What to work on:
1. According to the forum thread about the Reliance broadband login, how often does the poster's connection stop and need a new login?
2. Extract the passage of the forum thread about the Reliance broadband login between "## nileshgr (May" and "will i help u.", inclusive.
3. Say whether each statement agrees with the forum thread about the Reliance broadband login, answering yes or no and quoting the deciding words: (a) The first poster has Fedora Linux installed on their PC. (b) The first poster shares the internet connection with 5 more PCs. (c) nileshgr offers to write the login script.

═══ Extracted text

# reliance broadband connection Problem



## njm (Apr 27, 2007)

hello guys how ru

i have linux fedora install on my pc.right now i am using iqara internet connection ans also share ths connection to on 5 more pc.so now a day i want change my broadband connection and upgrade more high speed connection from reliance.reliance have good plan for unlimited but problem is when will go to connect internet i want login with browser authontication its k bt after 6 hour my connection is stop and do for relogin on reliance intrenet connection so.problem is every after 6 hour i want login for net.this authontication is browser based authotication.so someone told me that this problem is can be solve but u want make login script for that auhtontication so i dnt have any idea for login script so can you plz help me for this problem

if u have any login script for solve this problem plz send me that script on this mail address

nmahedi@rediffmail.com
nmahedi@hotmail.com


plz help me i need this script

regards,
mahedi


----------



## nileshgr (Apr 27, 2007)

I think you like spam. use [at] for @ in ur email. else bots will spam u.


----------



## njm (Apr 28, 2007)

The Unknown said:
			
		

> I think you like spam. use [at] for @ in ur email. else bots will spam u.






heya dear ur ryt that i m use fedora for mail server n also for sharing internet 

but dear i reqire srcipt for automatic login when my net is logout plz help me yaar


----------



## nileshgr (Apr 28, 2007)

njm said:
			
		

> heya dear ur ryt that i m use fedora for mail server n also for sharing internet
> 
> but dear i reqire srcipt for automatic login when my net is logout plz help me yaar


Sorry buddy. I m a linux clone but not a script programmer.


----------



## njm (May 1, 2007)

The Unknown said:
			
		

> Sorry buddy. I m a linux clone but not a script programmer.




thnx for reply i knw that ur linux fedora...clone but can u help me for that script plz suggest me for the ne link n how can i get that script plz


----------



## nileshgr (May 1, 2007)

njm said:
			
		

> thnx for reply i knw that ur linux fedora...clone but can u help me for that script plz suggest me for the ne link n how can i get that script plz


I don't know the ABCD of linux programming how will i help u.


----------

══════
═══ Dataset

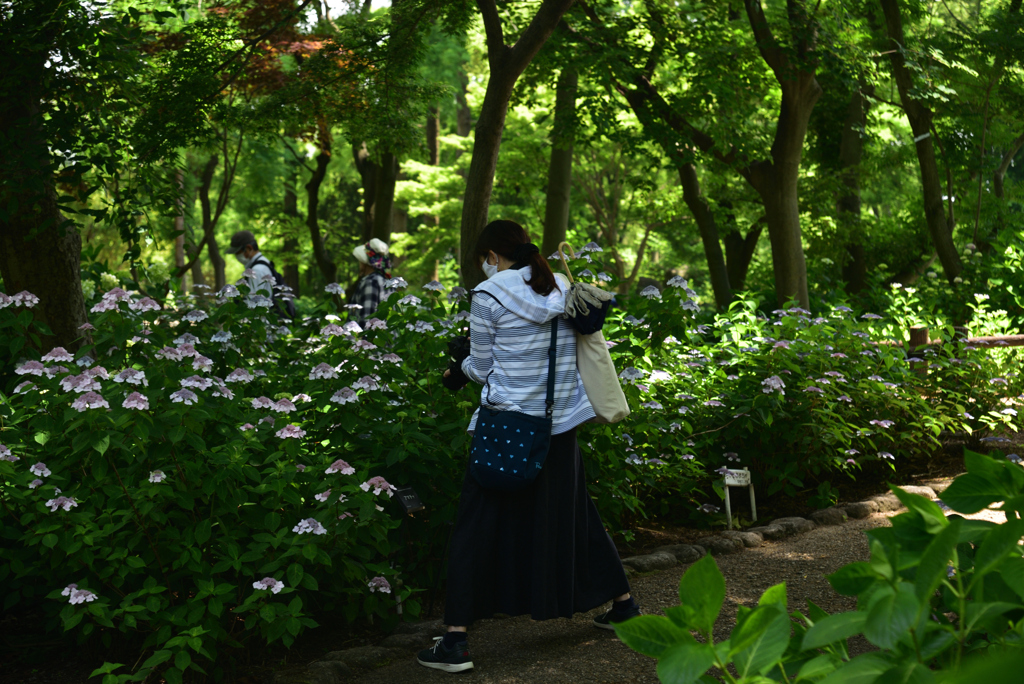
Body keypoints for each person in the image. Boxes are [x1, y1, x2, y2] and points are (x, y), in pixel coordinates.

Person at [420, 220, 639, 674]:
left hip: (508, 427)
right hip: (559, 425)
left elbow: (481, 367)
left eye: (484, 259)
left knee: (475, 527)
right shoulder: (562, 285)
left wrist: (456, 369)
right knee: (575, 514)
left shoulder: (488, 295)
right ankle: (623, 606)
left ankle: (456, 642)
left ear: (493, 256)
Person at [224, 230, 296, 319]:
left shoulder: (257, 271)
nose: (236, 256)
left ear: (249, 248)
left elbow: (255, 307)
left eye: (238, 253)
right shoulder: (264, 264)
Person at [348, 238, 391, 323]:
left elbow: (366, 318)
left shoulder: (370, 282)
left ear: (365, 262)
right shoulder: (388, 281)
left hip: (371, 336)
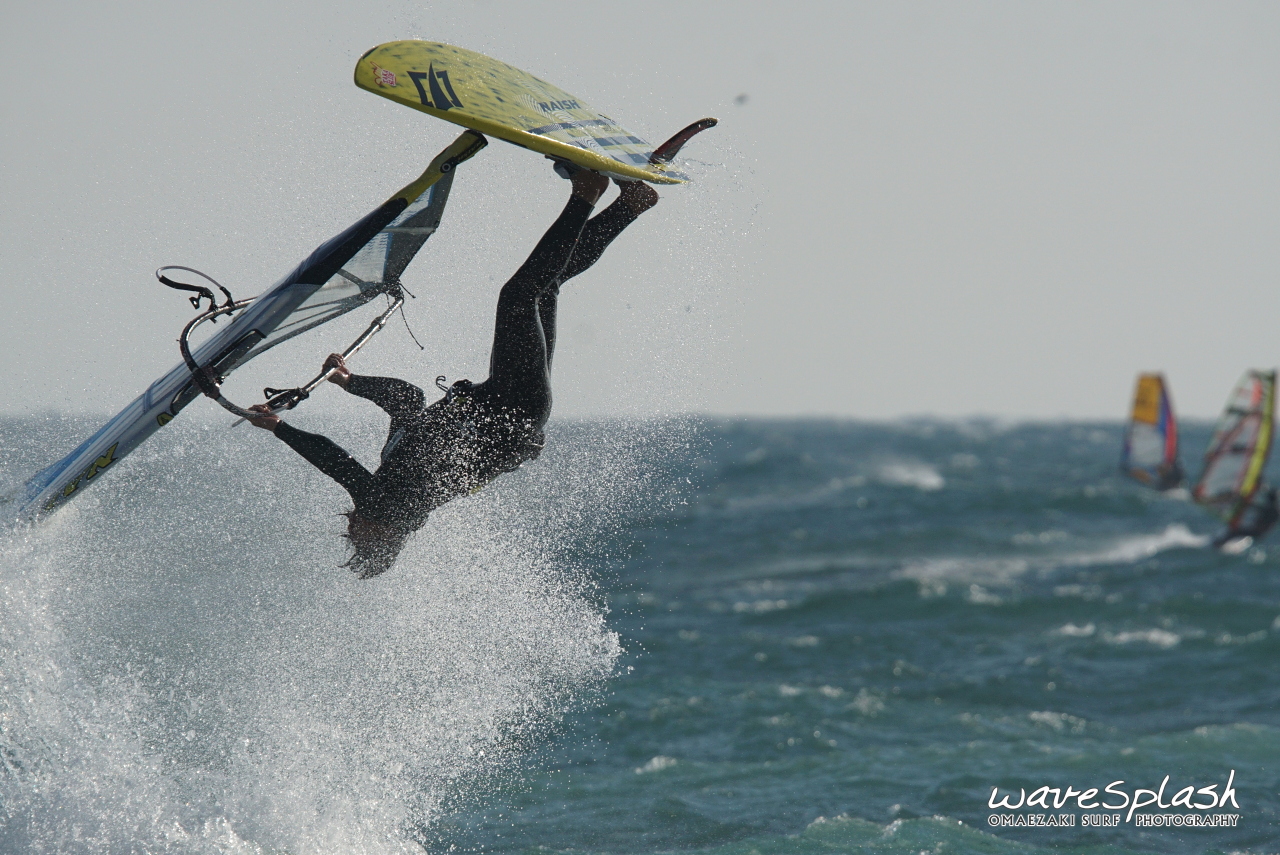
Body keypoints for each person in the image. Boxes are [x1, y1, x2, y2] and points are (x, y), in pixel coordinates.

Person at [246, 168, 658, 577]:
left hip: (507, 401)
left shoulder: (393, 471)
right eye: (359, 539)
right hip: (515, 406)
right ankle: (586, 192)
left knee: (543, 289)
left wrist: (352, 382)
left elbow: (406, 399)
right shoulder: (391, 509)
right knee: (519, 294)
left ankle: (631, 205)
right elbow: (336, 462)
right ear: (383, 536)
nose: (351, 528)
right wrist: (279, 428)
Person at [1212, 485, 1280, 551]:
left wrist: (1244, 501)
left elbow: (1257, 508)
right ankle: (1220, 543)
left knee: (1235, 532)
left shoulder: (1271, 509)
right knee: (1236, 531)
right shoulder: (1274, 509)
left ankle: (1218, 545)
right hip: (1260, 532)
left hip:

══════

Task responses:
1. Every 6 hours.

2.
## nileshgr (May 1, 2007)

njm said:
			
		

> thnx for reply i knw that ur linux fedora...clone but can u help me for that script plz suggest me for the ne link n how can i get that script plz


I don't know the ABCD of linux programming how will i help u.

3.
(a) Yes: "i have linux fedora install on my pc"
(b) Yes: "share ths connection to on 5 more pc"
(c) No: "Sorry buddy. I m a linux clone but not a script programmer."